* **List of tasks**:
(1) In the passage on beauty:
(a) Which of Plato's works is credited with the idea of beauty as a noble truth?
(b) Which movement emphasized emotion as an authentic source of experiential beauty?
(c) Which church at the Vatican is said to have artistry and craftsmanship on every square inch?
(2) Can you write out word for word the stretch of the records from the line containing "True or false: Open" through the line containing "Reading left to"? Leave the pictures out.

* **Selected excerpt**:
++++++++

In our modern culture, we have been told that beauty is only a surface aesthetic, or merely a preference, as it can change with our moods. But in ancient days, beauty was perceived as a noble truth, like love, like justice, and like goodness. Beauty was objective. People dedicated their lives to the pursuit of beauty. Beauty was something to aspire to, work for, and to hold. If you found beauty, it was like finding something holy, something to be revered and even worshipped. Plato brought us this idea in his Symposium. Beauty was one of the Holy Grails of existence.

During the 1800’s, poets and artists travelled the world in search of beauty. Great expeditions were launched to bring the experience of beauty home from distant lands. The Romantic movement emphasised emotion as an authentic source of experiential beauty. To express these feelings, it was considered that content of art had to come from the imagination and emotions of an artist, with as little interference as possible from "artificial" rules. Art became noble and worthy.



Beauty, in the past, was also considered the means by which we could rise higher “closer to the angels.” The idea that beauty elevated the spirit and brought us closer to God is evident, especially in Catholic settings. On a casual trip to the Vatican, one will be overwhelmed with the shock and awe of the artistry and craftsmanship on every square inch of St. Peter’s Basilica. Even the most cynical can not help but feel that they are in the presence of something “more.”

++++++++

* **Data**:
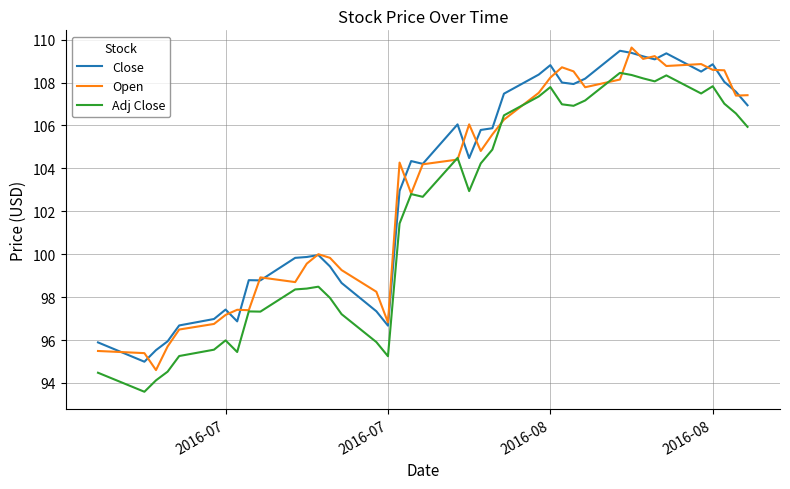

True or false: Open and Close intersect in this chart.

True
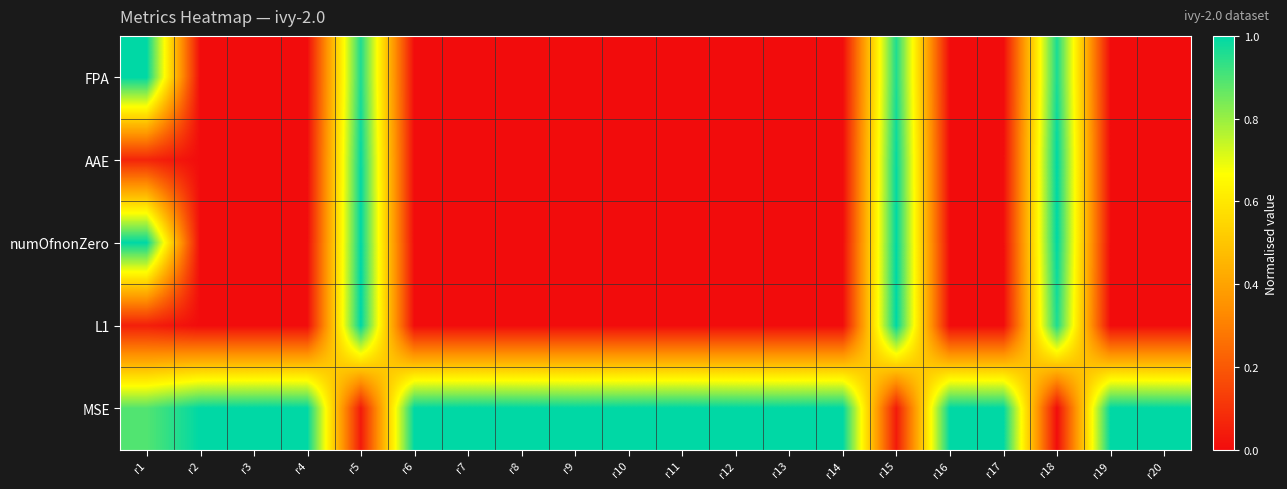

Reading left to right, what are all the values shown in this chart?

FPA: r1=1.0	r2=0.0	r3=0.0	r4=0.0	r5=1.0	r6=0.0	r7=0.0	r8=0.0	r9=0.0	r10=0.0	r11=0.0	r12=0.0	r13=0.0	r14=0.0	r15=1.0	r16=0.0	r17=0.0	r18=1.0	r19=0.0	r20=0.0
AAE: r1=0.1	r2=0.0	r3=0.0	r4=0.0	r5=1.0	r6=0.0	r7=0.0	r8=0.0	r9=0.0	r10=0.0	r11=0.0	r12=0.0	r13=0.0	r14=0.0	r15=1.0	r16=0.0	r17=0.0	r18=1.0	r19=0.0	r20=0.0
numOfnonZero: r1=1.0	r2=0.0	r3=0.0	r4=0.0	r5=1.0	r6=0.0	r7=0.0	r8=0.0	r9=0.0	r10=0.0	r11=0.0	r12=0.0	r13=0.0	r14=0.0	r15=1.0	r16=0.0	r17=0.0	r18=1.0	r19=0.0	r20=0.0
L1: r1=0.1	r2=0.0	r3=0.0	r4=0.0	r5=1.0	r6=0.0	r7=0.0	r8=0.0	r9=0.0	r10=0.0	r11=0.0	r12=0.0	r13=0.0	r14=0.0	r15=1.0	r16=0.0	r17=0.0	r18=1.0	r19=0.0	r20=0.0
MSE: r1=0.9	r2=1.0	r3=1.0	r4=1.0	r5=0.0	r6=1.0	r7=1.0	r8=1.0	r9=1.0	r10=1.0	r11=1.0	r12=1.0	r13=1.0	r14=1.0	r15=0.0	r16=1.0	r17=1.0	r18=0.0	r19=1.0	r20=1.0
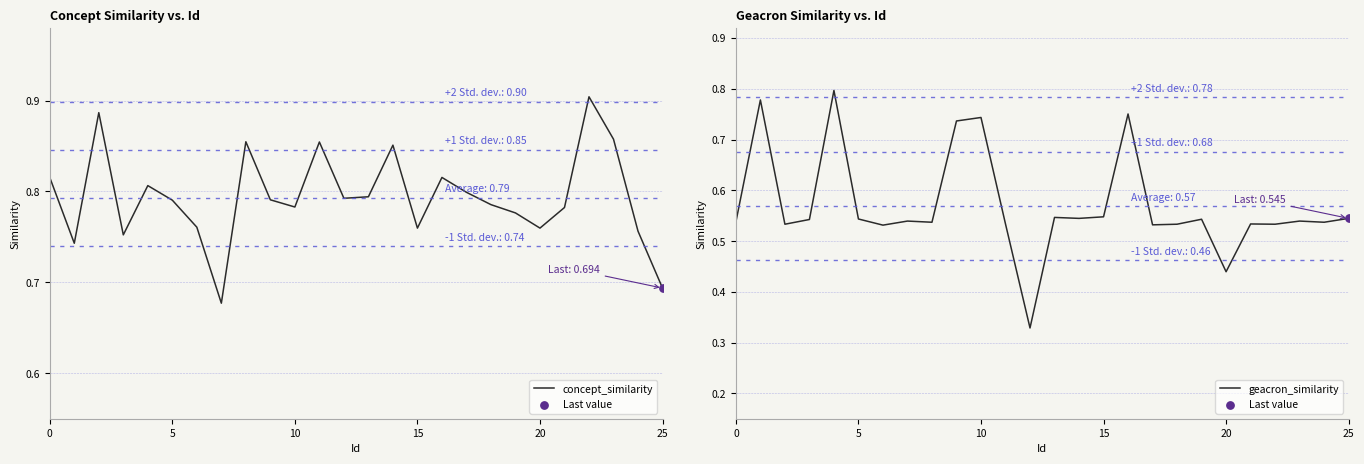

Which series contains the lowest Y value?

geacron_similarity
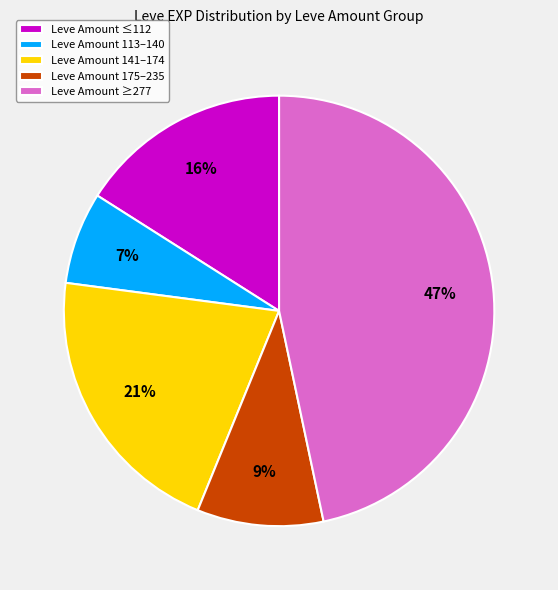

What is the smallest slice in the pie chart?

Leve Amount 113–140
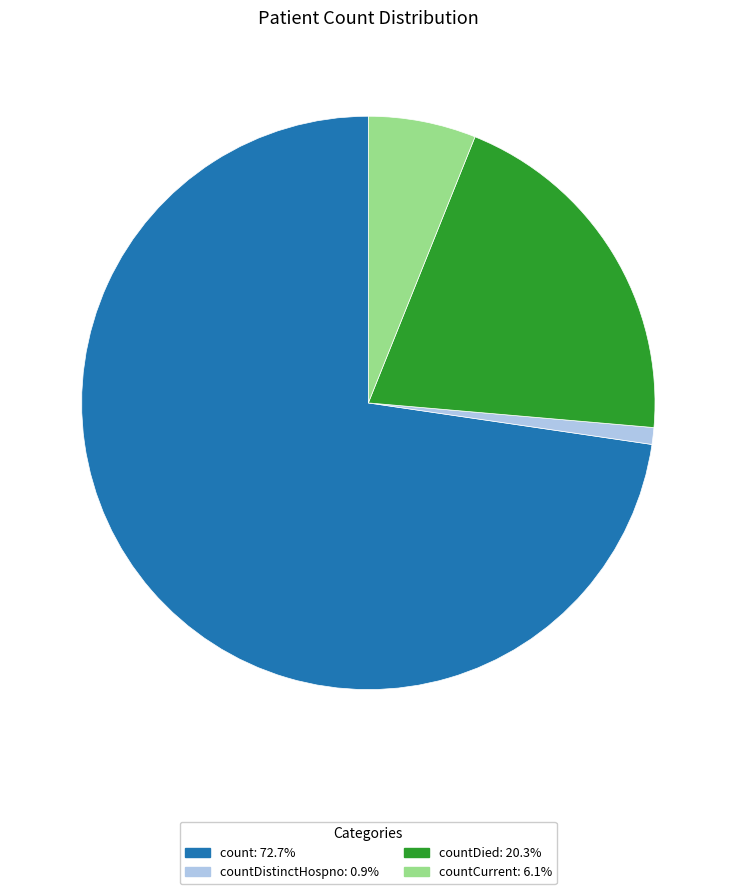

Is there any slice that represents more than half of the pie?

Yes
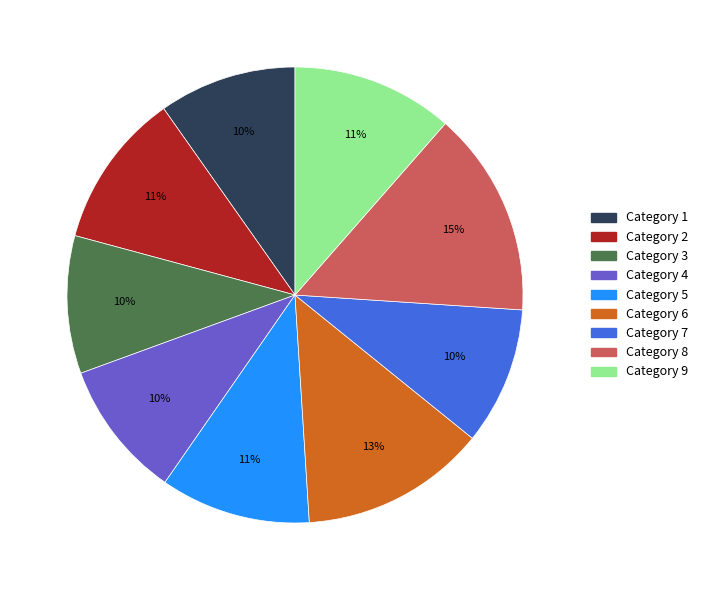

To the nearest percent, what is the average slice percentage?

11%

++++++++

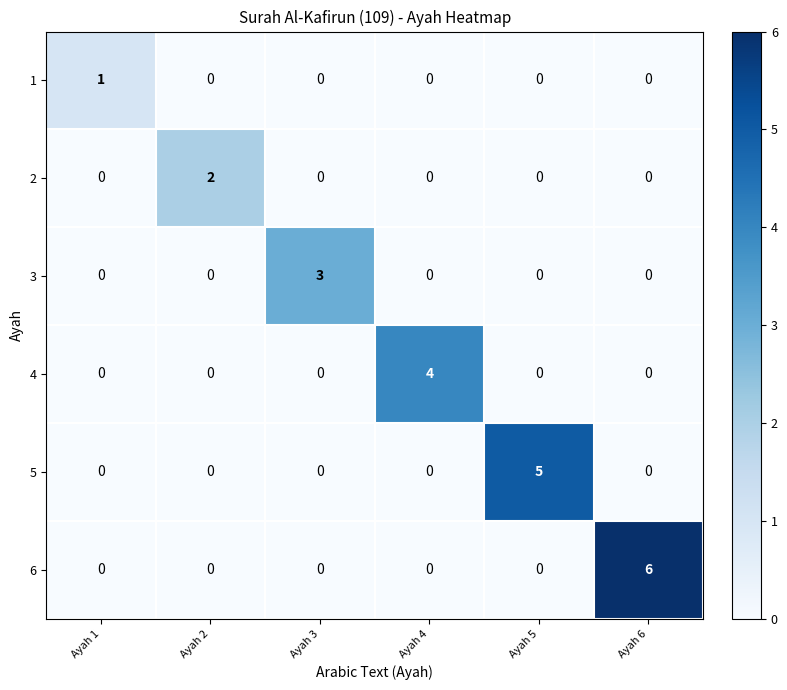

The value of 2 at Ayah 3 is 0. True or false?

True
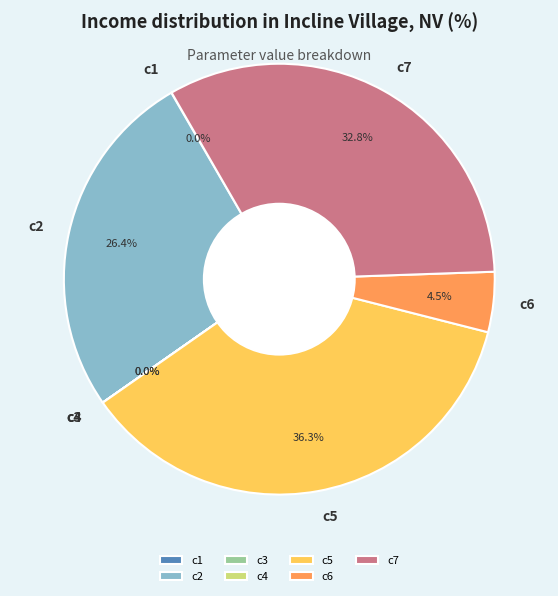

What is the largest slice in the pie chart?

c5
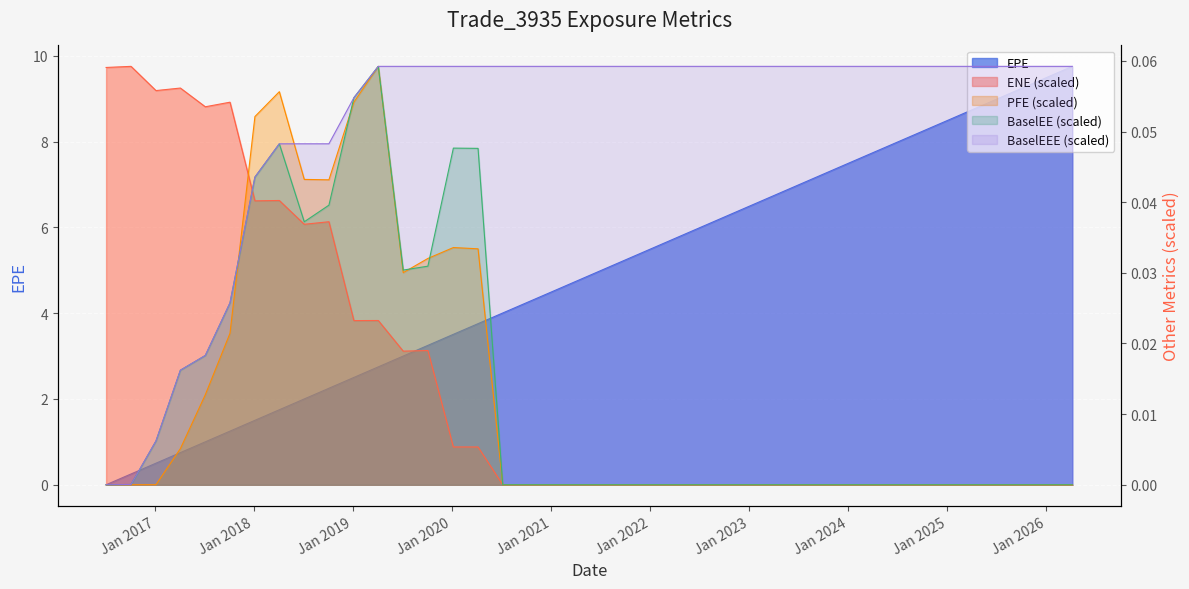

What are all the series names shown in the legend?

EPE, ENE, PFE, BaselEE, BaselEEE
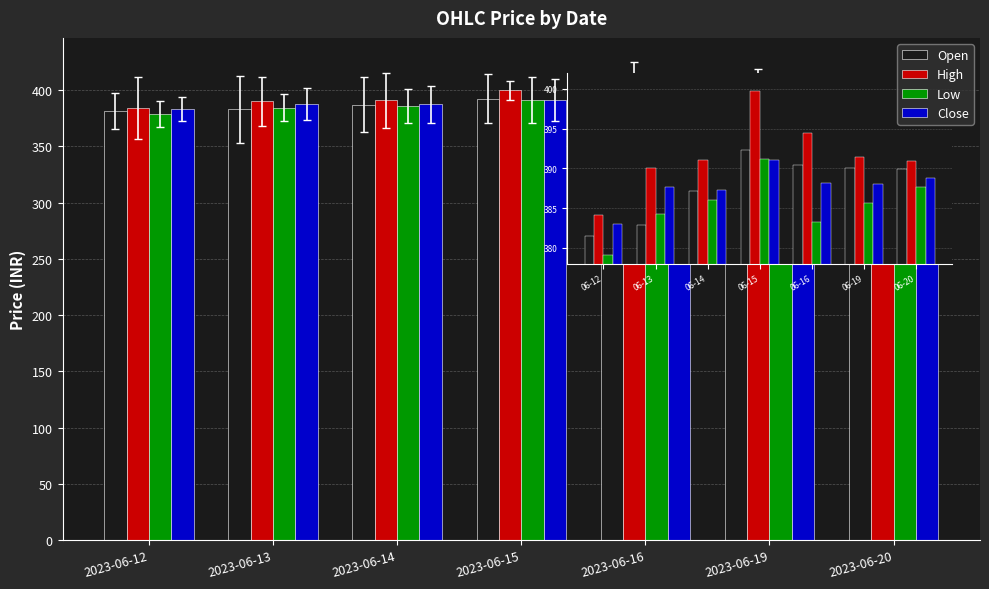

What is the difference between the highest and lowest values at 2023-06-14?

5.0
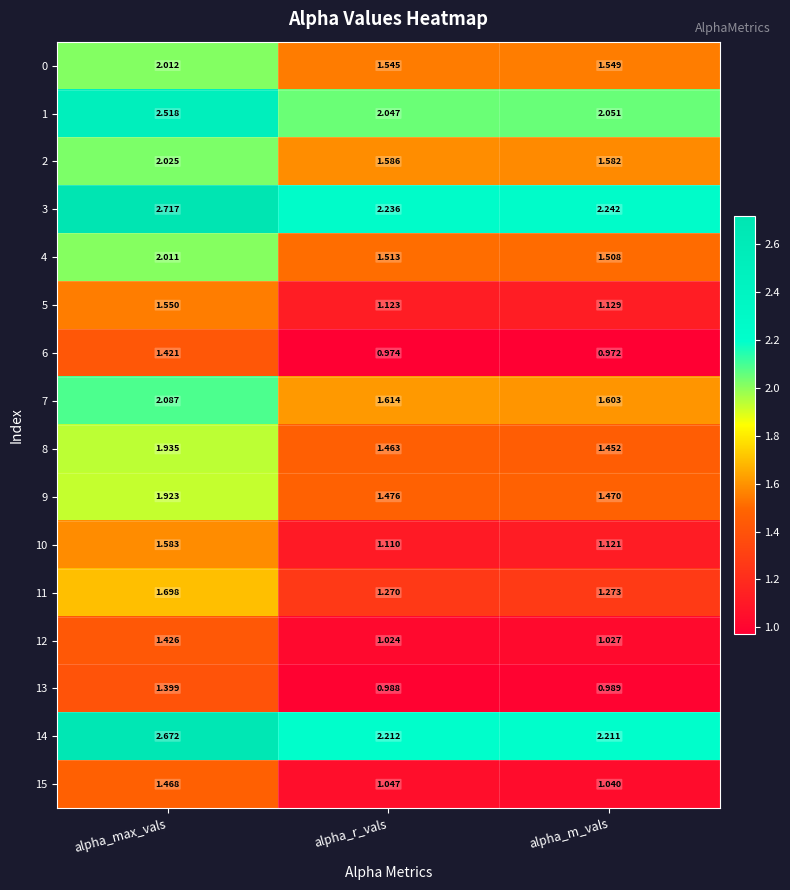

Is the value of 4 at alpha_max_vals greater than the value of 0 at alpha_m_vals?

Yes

++++++++

* **Solutions in order**:
(1)
(a) The Symposium.
(b) The Romantic movement.
(c) St. Peter's Basilica.

(2)
True or false: Open and Close intersect in this chart.

True

Reading left to right, what are all the values shown in this chart?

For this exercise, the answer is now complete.